We have already looked at sourcing raw materials for the garment industry from a city’s waste. Cities consume 75% of the world’s natural resources (Ellen McArthur Foundation, 2021). Besides the materials used, the way clothes are made also has a big impact on the environment. A pair of fast fashion jeans has travelled up to 50,000 km across several contingents by the time it is bought and used in our country. This is not a sustainable production method. How can the fashion production be made sustainable and local?

In Germany, only about 10% of the textile production is left. Many manufacturers have relocated production and the associated environmental and social problems abroad, mostly to Asia. The textile industry is one of the oldest and, in terms of number of employees and turnover, one of the most important branches of the manufacturing industry. It manufactures textile products from fibres, such as spun yarns, woven fabrics, felts, nonwovens, stitch-bonded fabrics and knitted goods, which are further processed by the clothing industry, among others.  It is upstream of the clothing industry. In Central Europe, there are almost no companies left in which all production stages from raw material to end product are carried out.

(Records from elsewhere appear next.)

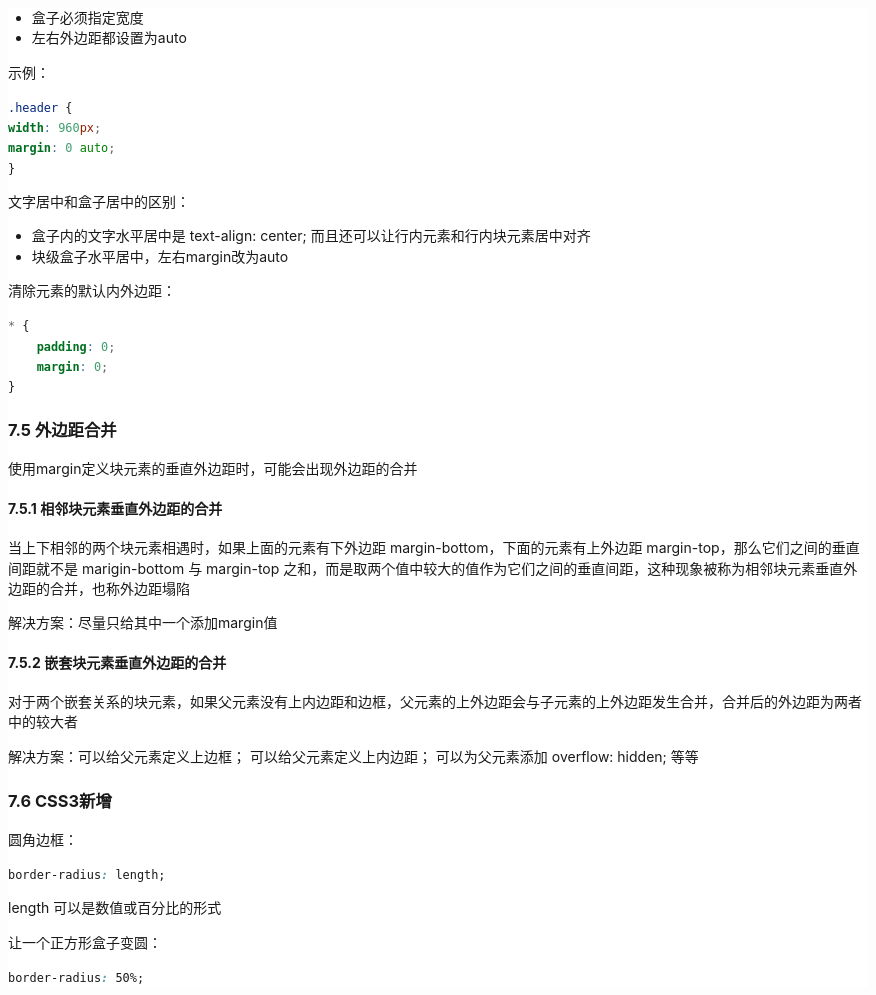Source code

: - 盒子必须指定宽度
- 左右外边距都设置为auto


示例：

```css
.header {
width: 960px;
margin: 0 auto;
}
```

文字居中和盒子居中的区别：

- 盒子内的文字水平居中是 text-align: center; 而且还可以让行内元素和行内块元素居中对齐
- 块级盒子水平居中，左右margin改为auto


清除元素的默认内外边距：

```css
* {
    padding: 0;
    margin: 0;
}
```

### 7.5 外边距合并

使用margin定义块元素的垂直外边距时，可能会出现外边距的合并

#### 7.5.1 相邻块元素垂直外边距的合并

当上下相邻的两个块元素相遇时，如果上面的元素有下外边距 margin-bottom，下面的元素有上外边距 margin-top，那么它们之间的垂直间距就不是 marigin-bottom 与 margin-top 之和，而是取两个值中较大的值作为它们之间的垂直间距，这种现象被称为相邻块元素垂直外边距的合并，也称外边距塌陷

解决方案：尽量只给其中一个添加margin值

#### 7.5.2 嵌套块元素垂直外边距的合并

对于两个嵌套关系的块元素，如果父元素没有上内边距和边框，父元素的上外边距会与子元素的上外边距发生合并，合并后的外边距为两者中的较大者

解决方案：可以给父元素定义上边框； 可以给父元素定义上内边距； 可以为父元素添加 overflow: hidden;  等等

### 7.6 CSS3新增

圆角边框：

```css
border-radius: length;
```

length 可以是数值或百分比的形式

让一个正方形盒子变圆：

```css
border-radius: 50%;
```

The companies in the textile and clothing industry have a strong division of labour and are internationalised. Almost no clothing is produced in Germany any more, although some of the largest clothing producers are located in Germany (Wikipedia).

Sustainable, local garment production requires local, sustainable textile production (incl. recycling/reprocessing). The stages of textile production are drivers of environmentally harmful emissions. Yarn preparation (28%) and dyeing and finishing (36%) in particular play a central role and must be taken into account in the area of sustainable production. A T-shirt made from organically grown cotton can consume a lot of chemicals in the finishing stage, which are not very healthy for humans or the environment.

Local garment production has not completely disappeared. Pioneers like MarcCain show how production in Germany can succeed with technology.

Numerous creative people are also lovingly handcrafting small collections that can be counted as slow fashion.  

Berlin is home to charming labels that are committed to sustainability and produce locally. Among them are designers who work with upcycling methods. For example: Buki Akomolafe (bukiakomolafe.com), BRACHMANN (brachmannofficial.com), Danny Reinke (www.dannyreinke.com), Kollateralschaden (www.kollateralschaden.com), Natascha von Hirschhausen (nataschavonhirschhausen.com), The Tribe (www. thetribe.berlin), Trippen (de.trippen.com), MYKITA (www.mykita.co), Working Titel (www.workingtitlestudios.com), After March (www.helloaftermarch.com), Bis es mir vom Leibe fällt (bisesmirvomleibefaellt.com), Benu (www.benu-berlin.com), Erie Berlin (www.erieberlin.com) (Projekt Zukunft).

These are nice examples. Digitalisation and automation could make this kind of fashion available to even more people.

How can we succeed in designing and producing new collections in a future city, with and around the customer? We imagine digital, collaborative design interfaces and micro-factories that produce on-demand, i.e. only what is “needed”. This prevents tons of stock from not being sold. This production would be flexible and decentralised. The more the customer is involved in the design, the higher his emotional attachment to the clothing will be. And he will value it more and wear it longer. Overall, micro-factories have only a small production capacity. This model only works if there is also less consumption, which is also good for the environment.

Local fashion production would be very transparent and visible to every customer. We have already reported on pioneers like unmade that make this possible. In Germany, consumption fell by 6.1% in 2020 due to the Corona pandemic. The most in 70 years (IW). We are adaptable.